Task brief =
Reproduce the lines below word for word, keeping each line unchanged.

Saved entries =

----------

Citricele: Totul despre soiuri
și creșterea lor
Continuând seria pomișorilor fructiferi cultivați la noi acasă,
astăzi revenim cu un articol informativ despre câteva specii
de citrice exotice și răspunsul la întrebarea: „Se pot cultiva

----------

Exercise solution =
Citricele: Totul despre soiuri
și creșterea lor
Continuând seria pomișorilor fructiferi cultivați la noi acasă,
astăzi revenim cu un articol informativ despre câteva specii
de citrice exotice și răspunsul la întrebarea: „Se pot cultiva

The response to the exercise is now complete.